• _SUPPLIED PASSAGE_
‘Lightning’
to strike Cultural Arts Center
Lit Live mounts play based on ‘Frankenstein’ creation
Lit Live mounts play based on ‘Frankenstein’ creation
By Michael
Aushenker
A creation
story about the ultimate creation story marks the latest Lit Live production at
Simi Valley Cultural Arts Center.
“And
Lightning Struck: Mary Shelley and the Curse of Creation,” which runs Feb. 9
through 12, tells the story of how Mary Wollstonecraft Shelley sparked the idea
for her novel, “Frankenstein,” one of literature’s great archetypal stories.
Playwright
Robert Weibezahl wrote the original script for “Lightning,” to be helmed by Simi
resident Austin Robert Miller, a 21-year-old actor making his directorial debut.
‘It’s alive!’
The year is
1831, and Matthews, a visitor from the West, drops by Shelley with a request:
to write the introduction for a new printing of her best-selling 1818 novel,
“Frankenstein, or The Modern Prometheus.” Matthews tells the widow that he is
interested “not the story of the creature itself but the story of how you came
to create it.”
Shelley shares
with the visitor her memories of the strange, stormy night in 1817 when a group
of friends—Shelley, then-husband Percey Shelley, Lord George Byron and John Polidori—tucked
inside an English mansion, engaged in a contest to come up with the best ghost
story. Not a spoiler, but as suggested by the play’s title (not to mention
history!), Mary Shelley won the gambit by a longshot.
Shelley’s now
nearly 200-year-old masterwork surely ranks among the most influential pieces
of literature of all time—having anticipated a roster of Gothic tales from Polidori’s
“The Vampyre” to Robert Louis Stevenson’s “The Strange Case of Dr. Jekyll and
Mr. Hyde.”
In the pop
culture, Shelley’s central themes of man playing God, science gone amuck, and
reanimating the dead have inspired everything from the 1930s Boris Karloff
“Frankenstein” movies and Mel Brooks’ 1974 comedy “Young Frankenstein” to “The
Munsters,” “The Incredible Hulk” and “Robocop.”
Preview of things to come
On Jan. 11,
in the basement of the Cultural Arts Center, Miller led his cast through an
intimate reading. The dry run commenced following an introduction by Simi Valley Arts Commissioner Steven
Hayes.

• _PROVIDED DATA_
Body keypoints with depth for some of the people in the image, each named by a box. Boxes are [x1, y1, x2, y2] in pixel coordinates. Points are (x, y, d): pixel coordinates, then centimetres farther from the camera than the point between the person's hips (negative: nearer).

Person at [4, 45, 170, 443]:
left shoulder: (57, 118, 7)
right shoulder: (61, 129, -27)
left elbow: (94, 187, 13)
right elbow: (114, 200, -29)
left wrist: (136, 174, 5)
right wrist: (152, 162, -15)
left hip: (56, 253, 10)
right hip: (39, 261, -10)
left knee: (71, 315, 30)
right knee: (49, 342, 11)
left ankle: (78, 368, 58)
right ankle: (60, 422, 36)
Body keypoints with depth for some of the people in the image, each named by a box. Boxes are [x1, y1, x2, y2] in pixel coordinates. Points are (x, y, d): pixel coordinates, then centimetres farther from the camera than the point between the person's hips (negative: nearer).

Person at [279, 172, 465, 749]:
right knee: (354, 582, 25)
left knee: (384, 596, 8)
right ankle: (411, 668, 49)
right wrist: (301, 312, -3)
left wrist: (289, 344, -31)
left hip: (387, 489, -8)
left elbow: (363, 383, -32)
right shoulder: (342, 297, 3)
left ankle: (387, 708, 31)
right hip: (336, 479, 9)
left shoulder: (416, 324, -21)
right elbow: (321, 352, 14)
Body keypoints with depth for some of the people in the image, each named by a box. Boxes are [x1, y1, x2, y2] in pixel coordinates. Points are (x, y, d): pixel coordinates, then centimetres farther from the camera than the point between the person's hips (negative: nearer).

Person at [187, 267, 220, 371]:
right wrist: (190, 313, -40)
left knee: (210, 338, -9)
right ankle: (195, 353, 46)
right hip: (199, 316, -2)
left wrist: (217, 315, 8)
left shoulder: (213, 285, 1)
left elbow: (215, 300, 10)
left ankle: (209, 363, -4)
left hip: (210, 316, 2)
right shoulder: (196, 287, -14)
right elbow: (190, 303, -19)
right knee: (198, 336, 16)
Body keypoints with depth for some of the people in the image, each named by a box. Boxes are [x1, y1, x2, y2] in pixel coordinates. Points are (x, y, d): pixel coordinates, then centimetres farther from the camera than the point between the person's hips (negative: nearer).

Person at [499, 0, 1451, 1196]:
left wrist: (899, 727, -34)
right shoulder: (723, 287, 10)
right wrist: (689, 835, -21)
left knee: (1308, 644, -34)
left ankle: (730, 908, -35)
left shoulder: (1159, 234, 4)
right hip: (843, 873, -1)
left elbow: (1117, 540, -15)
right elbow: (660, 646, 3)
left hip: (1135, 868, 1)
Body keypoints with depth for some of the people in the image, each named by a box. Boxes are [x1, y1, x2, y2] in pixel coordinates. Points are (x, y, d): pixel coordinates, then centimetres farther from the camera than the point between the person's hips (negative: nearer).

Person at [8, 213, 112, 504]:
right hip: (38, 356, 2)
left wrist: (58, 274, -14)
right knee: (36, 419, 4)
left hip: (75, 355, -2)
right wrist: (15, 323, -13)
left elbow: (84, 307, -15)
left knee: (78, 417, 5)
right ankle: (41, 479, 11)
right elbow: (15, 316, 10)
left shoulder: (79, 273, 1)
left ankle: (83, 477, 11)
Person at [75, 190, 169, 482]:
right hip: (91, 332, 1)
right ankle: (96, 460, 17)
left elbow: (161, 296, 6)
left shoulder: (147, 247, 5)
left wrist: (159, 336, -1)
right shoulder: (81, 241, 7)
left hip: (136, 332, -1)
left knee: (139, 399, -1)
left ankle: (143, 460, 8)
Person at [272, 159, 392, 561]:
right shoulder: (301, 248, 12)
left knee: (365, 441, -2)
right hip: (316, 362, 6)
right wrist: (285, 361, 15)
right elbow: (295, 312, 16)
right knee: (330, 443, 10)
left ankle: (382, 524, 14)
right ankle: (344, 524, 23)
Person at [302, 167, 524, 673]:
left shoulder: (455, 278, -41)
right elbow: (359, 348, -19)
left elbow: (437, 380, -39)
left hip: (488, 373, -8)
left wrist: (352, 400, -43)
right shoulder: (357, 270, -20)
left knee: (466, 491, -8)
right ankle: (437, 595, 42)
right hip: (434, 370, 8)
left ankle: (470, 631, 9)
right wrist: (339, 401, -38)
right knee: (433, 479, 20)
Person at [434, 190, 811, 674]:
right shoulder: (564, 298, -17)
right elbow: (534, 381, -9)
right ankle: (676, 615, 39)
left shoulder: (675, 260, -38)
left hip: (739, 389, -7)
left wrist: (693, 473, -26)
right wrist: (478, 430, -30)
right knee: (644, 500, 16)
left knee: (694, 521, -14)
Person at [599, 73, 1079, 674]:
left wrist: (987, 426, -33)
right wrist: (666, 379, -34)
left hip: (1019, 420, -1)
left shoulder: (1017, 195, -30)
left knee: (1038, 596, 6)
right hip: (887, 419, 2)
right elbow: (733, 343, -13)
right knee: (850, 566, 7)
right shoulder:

• _PROBLEM A_
According to the article about the Lit Live "Frankenstein" play, who wrote the original script for "Lightning"?
• _PROBLEM B_
Translate this sentence from the article about the Lit Live play into French: "Playwright Robert Weibezahl wrote the original script for “Lightning,” to be helmed by Simi resident Austin Robert Miller, a 21-year-old actor making his directorial debut."
• _PROBLEM C_
Pick up the article about the Lit Live "Frankenstein" play where it stops, and write the next few paragraphs.

• _ANSWER AREA A_
Robert Weibezahl

• _ANSWER AREA B_
Le dramaturge Robert Weibezahl a écrit le texte original de « Lightning », qui sera mis en scène par Austin Robert Miller, habitant de Simi et acteur de 21 ans qui fait ses débuts de metteur en scène.

• _ANSWER AREA C_
A Simi
resident of 53 years, Hayes formed Lit Live in 2014. Including “Lightning,” the
company has mounted five works to date, beginning with “The Dark Heart of Poe,”
based on Edgar Allan Poe’s poems, in Miller portrayed a young Poe.
“And Lightning
Struck” stars Kay Capasso as Shelley, Evan Smith as Byron, Jennifer Ridgway as Younger
Mary, Alyssa Villaire as Shelley’s half-sister Claire, Schafer Bourne as Victor
Frankenstein and Tom Mesmer as Frankenstein’s creature.
“It’s one of
the more eloquent scripts that I have read,” said Cole Wagner, who portrays
both Matthews and Polidori. “Robert beautifully tackles the intellectual
(spirit) of the era.”
Following the reading, Mesmer, who relocated to Simi four
years ago after 20 years in Hollywood, expressed his excitement for Miller as
director. As actors, Mesmer and Miller had played older and
younger versions of Hank Williams respectively for a jukebox musical.
“He has that
confidence already,” Mesmer said. “This is right up his alley.”
Mesmer is no
stranger to playing iconic characters, having portrayed everyone from the titular
messiah in the Art Center’s “Jesus Christ Superstar” to the monstrous half of “Beauty
and the Beast.”
For
“Lightning,” Mesmer turned to Shelley’s novel for inspiration on how to portray
Frankenstein’s creation, eschewing the more pop-culture interpretations as a
slurring, inarticulate brute with neck electrodes lumbering around on platform
boots. Come Feb. 9, Mesmer’s creature will appear zombie-ish, possessing cloudy
eyes, long hair, bare feet and a cloak.
“He’s a like
a sponge,” Mesmer said. “He becomes hyper-intellectual. So much that it hurts
him.”
Literary liberties taken
“I’ve always
been more fascinated with the back story,” said Weibezahl, who described these
personages as wealthy, intellectual “19th-century hippies.”
“Byron was like
a rock star,” Weibezahl continued, while Shelley was only 19 when she hatched
the “Frankenstein” idea and 21 when she wrote it.
Shelley
proves quite quotable in Weibezahl’s play. At one point, she describes Victor
to Matthews as “a visionary and a coward.” At another, Capasso as Shelley says,
“I prefer the reality of today over the possibilities of tomorrow.”
“I created the
structure. Some of the dialogue was quoted from letters,” said Weibezahl.
That
structure includes intercutting between Capasso’s older version of Mary
Shelley, circa 1831, and Ridgway’s Younger Mary, circa 1817. More scenes with Frankenstein
and his creature appear in the play’s second act, when creator and creation
philosophically go mano-a-mano.
After
Miller’s mother, executive producer Brenda Miller, approached Weibezahl with
the play idea in summer 2015, the playwright, a Thousand Oaks resident of
nearly 17 years, embarked on writing it.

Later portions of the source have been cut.